◆ **Input material**
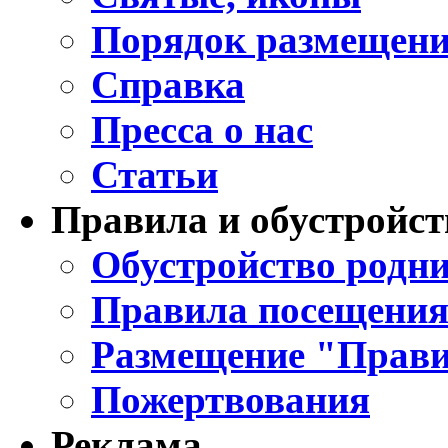
Порядок размещени
Справка
Пресса о нас
Статьи
Правила и обустройст
Обустройство родни
Правила посещения
Размещение "Прави
Пожертвования
Реклама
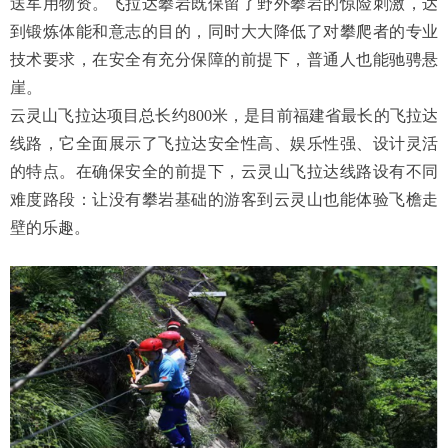
送军用物资。飞拉达攀岩既保留了野外攀岩的惊险刺激，达
到锻炼体能和意志的目的，同时大大降低了对攀爬者的专业
技术要求，在安全有充分保障的前提下，普通人也能驰骋悬
崖。
云灵山飞拉达项目总长约800米，是目前福建省最长的飞拉达
线路，它全面展示了飞拉达安全性高、娱乐性强、设计灵活
的特点。在确保安全的前提下，云灵山飞拉达线路设有不同
难度路段：让没有攀岩基础的游客到云灵山也能体验飞檐走
壁的乐趣。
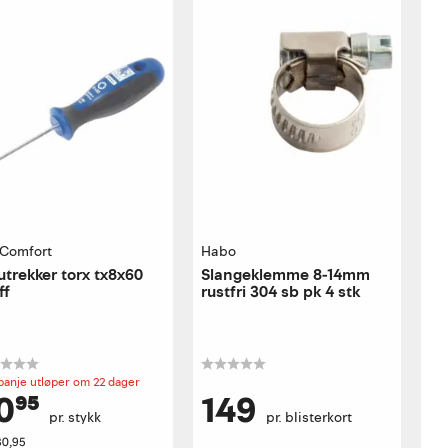
 Comfort
Habo
utrekker torx tx8x60
Slangeklemme 8-14mm
ff
rustfri 304 sb pk 4 stk
anje utløper om 22 dager
0⁹⁵
149
pr. stykk
pr. blisterkort
30,95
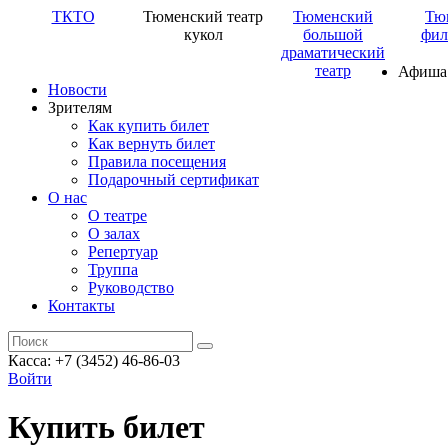
ТКТО
Тюменский театр
Тюменский
Тю
кукол
большой
фил
драматический
театр
Афиша
Новости
Зрителям
Как купить билет
Как вернуть билет
Правила посещения
Подарочный сертификат
О нас
О театре
О залах
Репертуар
Труппа
Руководство
Контакты
Касса: +7 (3452)
46-86-03
Войти
Купить билет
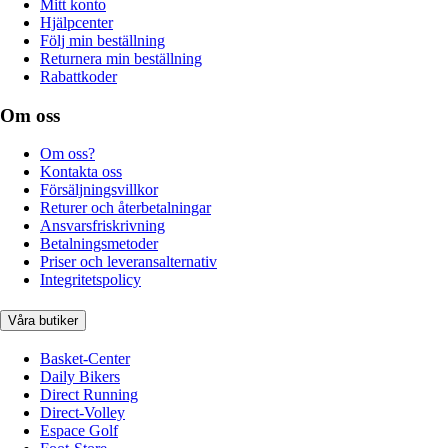
Mitt konto
Hjälpcenter
Följ min beställning
Returnera min beställning
Rabattkoder
Om oss
Om oss?
Kontakta oss
Försäljningsvillkor
Returer och återbetalningar
Ansvarsfriskrivning
Betalningsmetoder
Priser och leveransalternativ
Integritetspolicy
Våra butiker
Basket-Center
Daily Bikers
Direct Running
Direct-Volley
Espace Golf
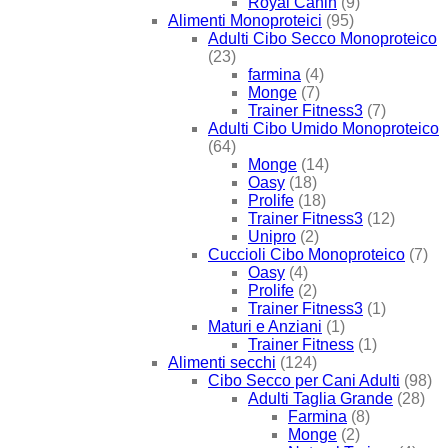
Royal Canin
(9)
Alimenti Monoproteici
(95)
Adulti Cibo Secco Monoproteico
(23)
farmina
(4)
Monge
(7)
Trainer Fitness3
(7)
Adulti Cibo Umido Monoproteico
(64)
Monge
(14)
Oasy
(18)
Prolife
(18)
Trainer Fitness3
(12)
Unipro
(2)
Cuccioli Cibo Monoproteico
(7)
Oasy
(4)
Prolife
(2)
Trainer Fitness3
(1)
Maturi e Anziani
(1)
Trainer Fitness
(1)
Alimenti secchi
(124)
Cibo Secco per Cani Adulti
(98)
Adulti Taglia Grande
(28)
Farmina
(8)
Monge
(2)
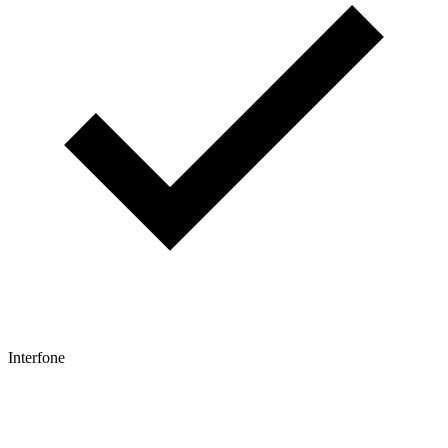
Interfone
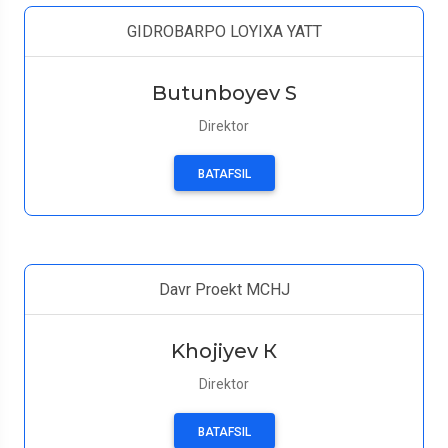
GIDROBARPO LOYIXA YATT
Butunboyev S
Direktor
BATAFSIL
Davr Proekt MCHJ
Khojiyev К
Direktor
BATAFSIL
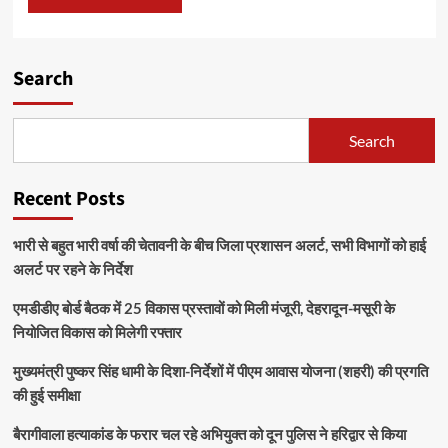
Search
Search
Recent Posts
भारी से बहुत भारी वर्षा की चेतावनी के बीच जिला प्रशासन अलर्ट, सभी विभागों को हाई
अलर्ट पर रहने के निर्देश
एमडीडीए बोर्ड बैठक में 25 विकास प्रस्तावों को मिली मंजूरी, देहरादून-मसूरी के
नियोजित विकास को मिलेगी रफ्तार
मुख्यमंत्री पुष्कर सिंह धामी के दिशा-निर्देशों में पीएम आवास योजना (शहरी) की प्रगति
की हुई समीक्षा
बैरागीवाला हत्याकांड के फरार चल रहे अभियुक्त को दून पुलिस ने हरिद्वार से किया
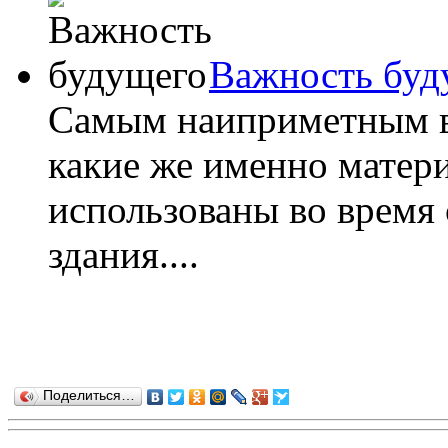
Важность буд
Самым наиприметным в 
какие же именно матер
использованы во время 
здания....
Поделиться…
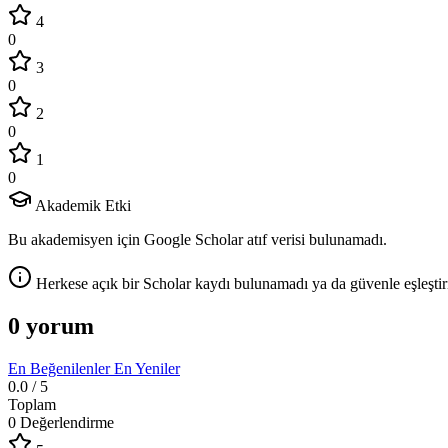
4
0
3
0
2
0
1
0
Akademik Etki
Bu akademisyen için Google Scholar atıf verisi bulunamadı.
Herkese açık bir Scholar kaydı bulunamadı ya da güvenle eşleştir
0 yorum
En Beğenilenler
En Yeniler
0.0
/ 5
Toplam
0 Değerlendirme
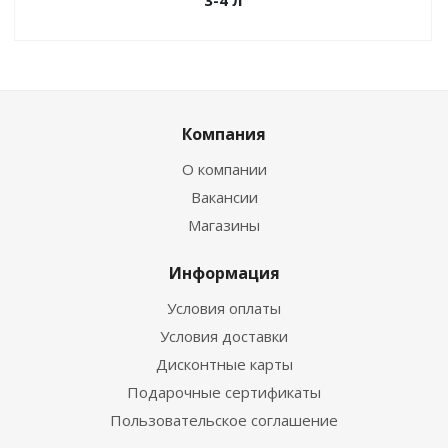
3-4 л
Компания
О компании
Вакансии
Магазины
Информация
Условия оплаты
Условия доставки
Дисконтные карты
Подарочные сертификаты
Пользовательское соглашение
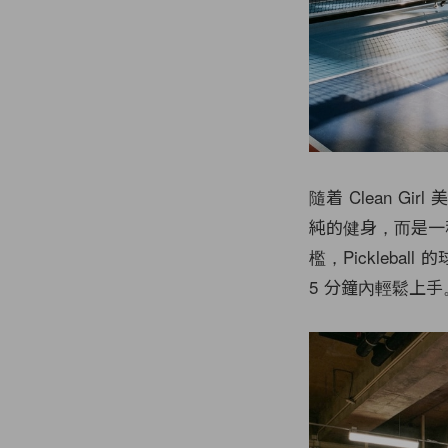
隨着 Clean G
純的健身，而是一
檻，Pickleb
5 分鐘內輕鬆上手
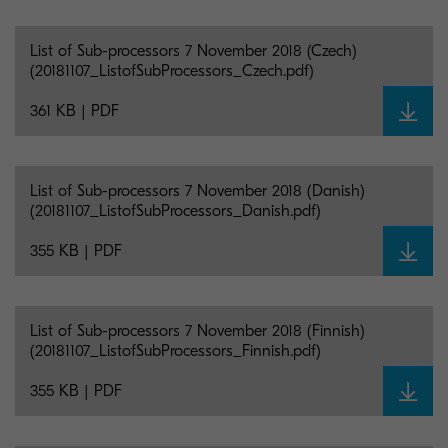
List of Sub-processors 7 November 2018 (Czech)
(20181107_ListofSubProcessors_Czech.pdf)
361 KB | PDF
List of Sub-processors 7 November 2018 (Danish)
(20181107_ListofSubProcessors_Danish.pdf)
355 KB | PDF
List of Sub-processors 7 November 2018 (Finnish)
(20181107_ListofSubProcessors_Finnish.pdf)
355 KB | PDF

◆ **Assignment**
Return the data exactly. Do not carry over any images.

◆ **Your solution**
Порядок размещени
Справка
Пресса о нас
Статьи
Правила и обустройст
Обустройство родни
Правила посещения
Размещение "Прави
Пожертвования
Реклама
送军用物资。飞拉达攀岩既保留了野外攀岩的惊险刺激，达
到锻炼体能和意志的目的，同时大大降低了对攀爬者的专业
技术要求，在安全有充分保障的前提下，普通人也能驰骋悬
崖。
云灵山飞拉达项目总长约800米，是目前福建省最长的飞拉达
线路，它全面展示了飞拉达安全性高、娱乐性强、设计灵活
的特点。在确保安全的前提下，云灵山飞拉达线路设有不同
难度路段：让没有攀岩基础的游客到云灵山也能体验飞檐走
壁的乐趣。
 Comfort
Habo
utrekker torx tx8x60
Slangeklemme 8-14mm
ff
rustfri 304 sb pk 4 stk
anje utløper om 22 dager
0⁹⁵
149
pr. stykk
pr. blisterkort
30,95
ТКТО
Тюменский театр
Тюменский
Тю
кукол
большой
фил
драматический
театр
Афиша
Новости
Зрителям
Как купить билет
Как вернуть билет
Правила посещения
Подарочный сертификат
О нас
О театре
О залах
Репертуар
Труппа
Руководство
Контакты
Касса: +7 (3452)
46-86-03
Войти
Купить билет
Mitt konto
Hjälpcenter
Följ min beställning
Returnera min beställning
Rabattkoder
Om oss
Om oss?
Kontakta oss
Försäljningsvillkor
Returer och återbetalningar
Ansvarsfriskrivning
Betalningsmetoder
Priser och leveransalternativ
Integritetspolicy
Våra butiker
Basket-Center
Daily Bikers
Direct Running
Direct-Volley
Espace Golf
Royal Canin
(9)
Alimenti Monoproteici
(95)
Adulti Cibo Secco Monoproteico
(23)
farmina
(4)
Monge
(7)
Trainer Fitness3
(7)
Adulti Cibo Umido Monoproteico
(64)
Monge
(14)
Oasy
(18)
Prolife
(18)
Trainer Fitness3
(12)
Unipro
(2)
Cuccioli Cibo Monoproteico
(7)
Oasy
(4)
Prolife
(2)
Trainer Fitness3
(1)
Maturi e Anziani
(1)
Trainer Fitness
(1)
Alimenti secchi
(124)
Cibo Secco per Cani Adulti
(98)
Adulti Taglia Grande
(28)
Farmina
(8)
Monge
(2)
Interfone
GIDROBARPO LOYIXA YATT
Butunboyev S
Direktor
BATAFSIL
Davr Proekt MCHJ
Khojiyev К
Direktor
BATAFSIL
Search
Search
Recent Posts
भारी से बहुत भारी वर्षा की चेतावनी के बीच जिला प्रशासन अलर्ट, सभी विभागों को हाई
अलर्ट पर रहने के निर्देश
एमडीडीए बोर्ड बैठक में 25 विकास प्रस्तावों को मिली मंजूरी, देहरादून-मसूरी के
नियोजित विकास को मिलेगी रफ्तार
मुख्यमंत्री पुष्कर सिंह धामी के दिशा-निर्देशों में पीएम आवास योजना (शहरी) की प्रगति
की हुई समीक्षा
बैरागीवाला हत्याकांड के फरार चल रहे अभियुक्त को दून पुलिस ने हरिद्वार से किया
Важность буд
Самым наиприметным в 
какие же именно матер
использованы во время 
здания....
Поделиться…
4
0
3
0
2
0
1
0
Akademik Etki
Bu akademisyen için Google Scholar atıf verisi bulunamadı.
Herkese açık bir Scholar kaydı bulunamadı ya da güvenle eşleştir
0 yorum
En Beğenilenler
En Yeniler
0.0
/ 5
Toplam
0 Değerlendirme
3-4 л
Компания
О компании
Вакансии
Магазины
Информация
Условия оплаты
Условия доставки
Дисконтные карты
Подарочные сертификаты
Пользовательское соглашение
隨着 Clean G
純的健身，而是一
檻，Pickleb
5 分鐘內輕鬆上手
List of Sub-processors 7 November 2018 (Czech)
(20181107_ListofSubProcessors_Czech.pdf)
361 KB | PDF
List of Sub-processors 7 November 2018 (Danish)
(20181107_ListofSubProcessors_Danish.pdf)
355 KB | PDF
List of Sub-processors 7 November 2018 (Finnish)
(20181107_ListofSubProcessors_Finnish.pdf)
355 KB | PDF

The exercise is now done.